The Financial Conduct Authority (FCA) is not happy with advisers. Again.
But up and down the country advice firms are trapped in a Catch-22 situation.
The regulator’s latest Dear CEO letter flagged major concerns advisers are not holding enough professional indemnity (PI) insurance for the business activities they carry out.
Of course, the FCA is talking about cover for defined benefit pension transfers. At issue are three practices it has seen in adviser firms:
1) exclusions for certain types of business, for example, DB transfers
2) sub-limits for claims relating to certain types of advice that are below the minimum requirements
3) excesses on claims which are at such a level as to render the cover materially ineffective.
“We take the view the exclusion/excess or sub-limits unreasonably limit cover and do not comply with our rules,” the regulator stated.
Too little PI exposes clients to losses in the event of a claim the adviser can not pay. The wider sector suffers too; underinsured firms fold and dump liabilities onto the Financial Services Compensation Scheme, so good companies bail out bad.
But advisers are taking on substandard PII because that is all insurers will sell them.
Terrified of the potential scale of claims for unsuitable DB advice, the PI insurance sector is slashing the level and extent of cover for advisers who have done any pension transfers.
Even if it was just one client, and they have never had a complaint.
Cover is being cut to £350,000 total per firm – essentially one new Financial Ombudsman Service claim. Some PI insurers are also demanding advisers pay the FOS limit as excess, before they will make good on the rest of the claim.
As the FCA says, this breaks its rules.
Advisers need cover of €1.25m (£1.1m) for a single claim and €1.8m in aggregate.

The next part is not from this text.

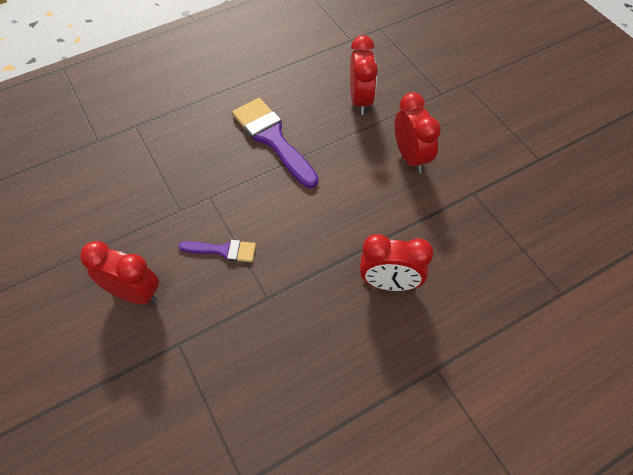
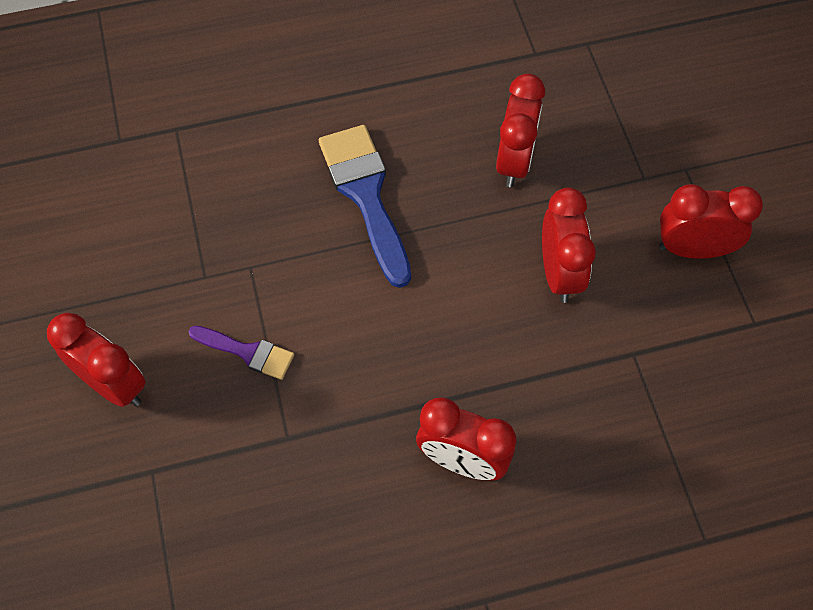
camera: 15 degrees right, 5 degrees up
(273, 139) = (366, 195): purple brush -> blue brush
(486, 126) = (693, 249): none -> red clock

The excess can be no more than £5,000 for any one claim, unless the firm holds extra capital, which varies under the FCA’s rule book depending on the firm’s income.

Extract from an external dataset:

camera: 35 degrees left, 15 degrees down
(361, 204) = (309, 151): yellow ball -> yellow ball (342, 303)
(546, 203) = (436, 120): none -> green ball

Financial advisers are trapped. They need PII to advise clients, but PI insurers are only willing to offer them cover below the minimum required by the FCA.
Their only options are to 1) hold tens of thousands of pounds of reserve capital 2) exit the pension transfer market 3) carry on regardless.
In its Dear CEO letter the FCA is clear. It will be carrying out supervisory exercises to make sure advisers are playing by the rules.
With no way to get cover that PI insurers won’t provide, we can expect many more financial advisers to exit the pension transfer market.
Not because they are doing something wrong, but because the PI insurance sector thinks they might.